Whose voices are reflected
A core principle of the FAIR Lab is ensuring that youth from diverse backgrounds are represented in research.
"Flourishing doesn't look the same for everyone," Clayborne says. "If we only listen to a narrow group of voices, we risk designing policies and programs that don't reflect young people's real lives."
Clayborne says her own experiences growing up in Calgary as a first-generation Canadian and a visible minority have shaped how she approaches her work, particularly her attention to belonging, opportunity and access to support. During Black History Month, she says, it's important to recognize how lived experience can inform public health research, without becoming a tokenized focus.

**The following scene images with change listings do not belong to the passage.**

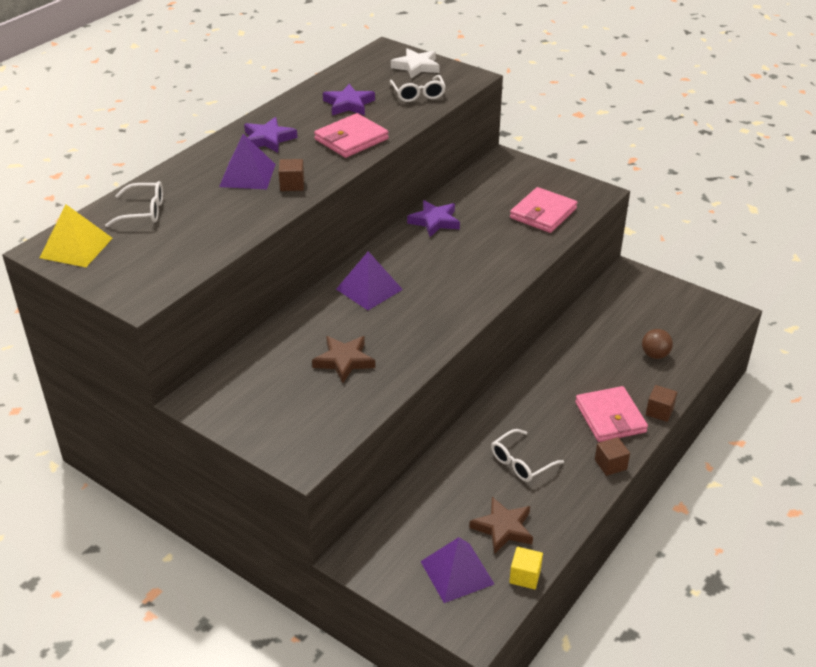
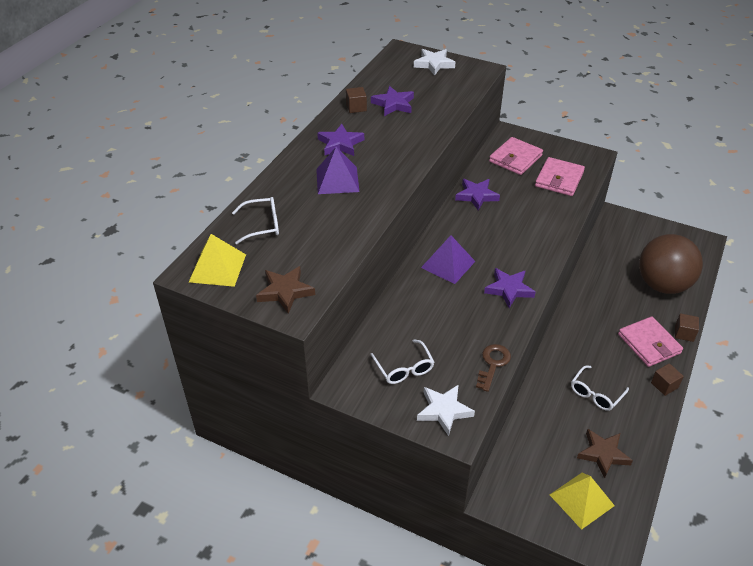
camera: 10 degrees left, 5 degrees up
brown cube [279,159,304,191] -> brown cube moved to [346,87,367,113]
brown star [312,336,375,383] -> brown star moved to [256,266,315,314]
pink wallet [314,113,389,158] -> pink wallet moved to [489,137,543,175]
white glasses [390,75,446,102] -> white glasses moved to [370,339,434,384]
purple pyramid [420,537,494,603] -> yellow pyramid [549,473,615,530]
yellow cube [509,547,543,589] -> none
brown ball [642,329,673,359] -> brown ball [639,234,703,294], size x2.45
none -> white star [417,385,475,436]
none -> brown key [476,344,511,392]
none -> purple star [484,268,536,308]

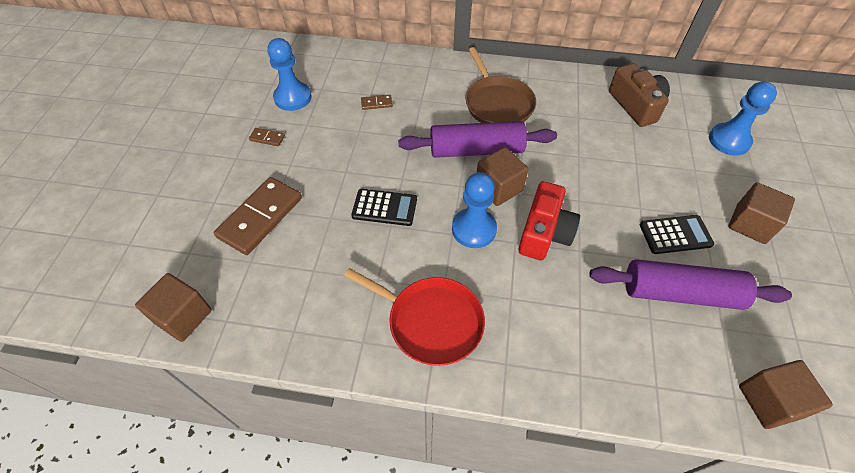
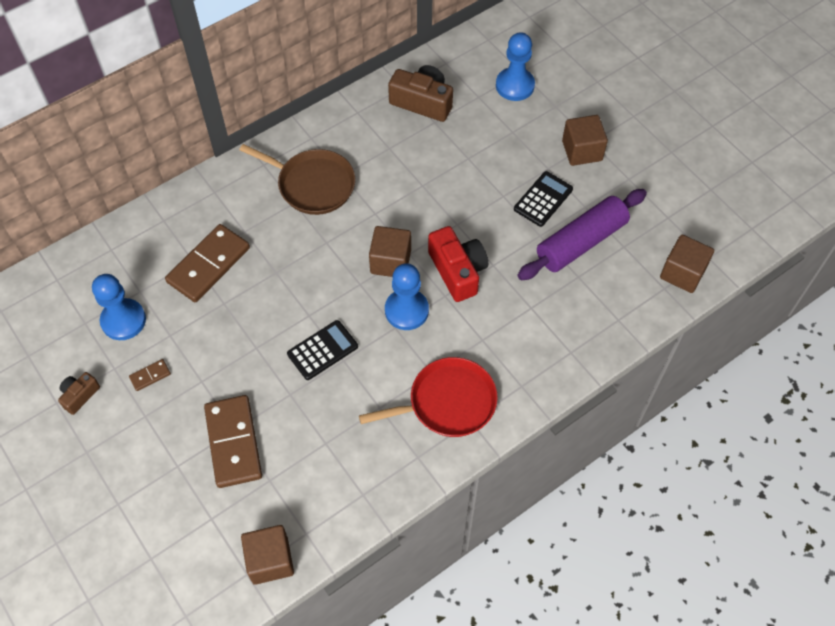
camera: 45 degrees left, 5 degrees up
brown domino [361,95,393,110] -> brown domino [165,224,250,302], size x2.32
purple rolling pin [398,121,557,158] -> none
none -> brown camera [58,372,100,415]

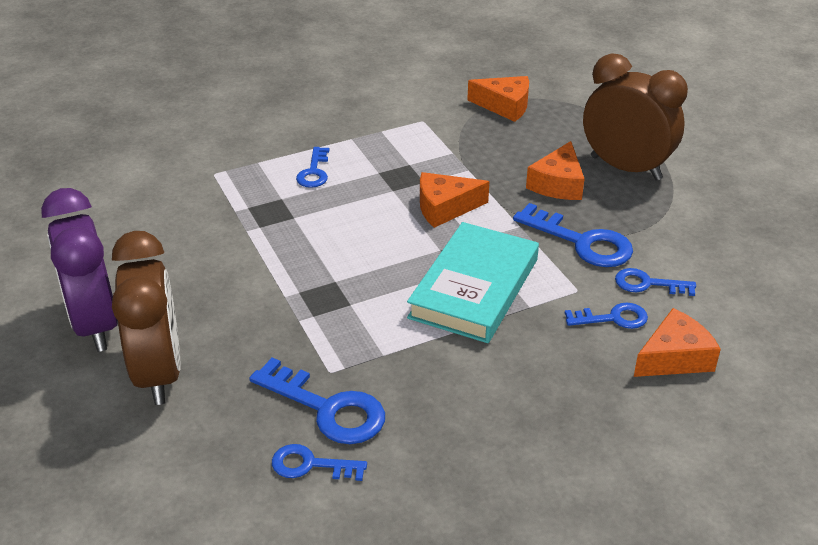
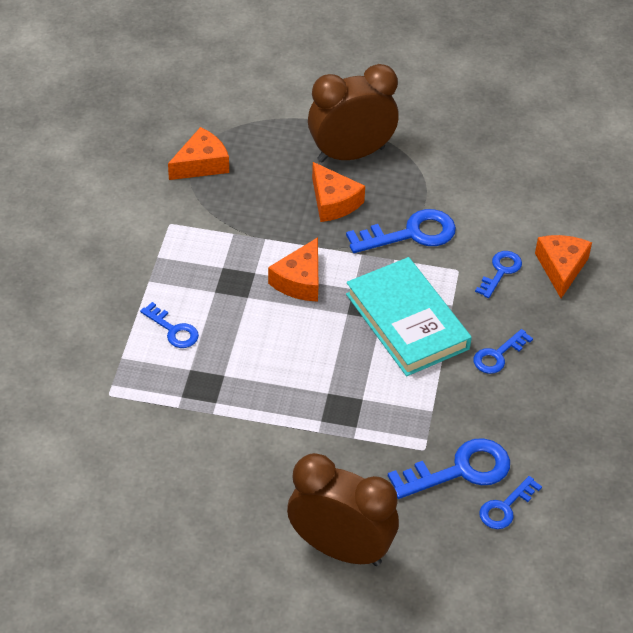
camera: 55 degrees left, 10 degrees up
purple clock [41,188,118,352] -> none
blue key [615,268,696,296] -> blue key moved to [474,329,533,374]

"My background has influenced the questions I ask and whose experiences I prioritize," she says. "Public health research is strongest when it reflects the full diversity of the communities it aims to serve."
A broader shift in thinking
If readers take one message from her work, Clayborne hopes it's this: youth are more than a collection of risks or outcomes.
"Flourishing asks us to look at whether young people feel seen, supported and hopeful," she says.
"Supporting well-being means strengthening the environments they grow up in, not just reacting when something goes wrong."
Dr. Zahra Clayborne is an assistant professor in the departments of Community Health Sciences and Pediatrics at the Cumming School of Medicine. She is a member of the O'Brien Institute for Public Health, the Owerko Centre at the Alberta Children's Hospital Research Institute, and the Mathison Centre for Mental Health Research and Education at the Hotchkiss Brain Institute.
Dr. Suzanne Tough is also a professor in the departments of Pediatrics and Community Health Sciences and a member of the O'Brien Institute and Owerko Centre.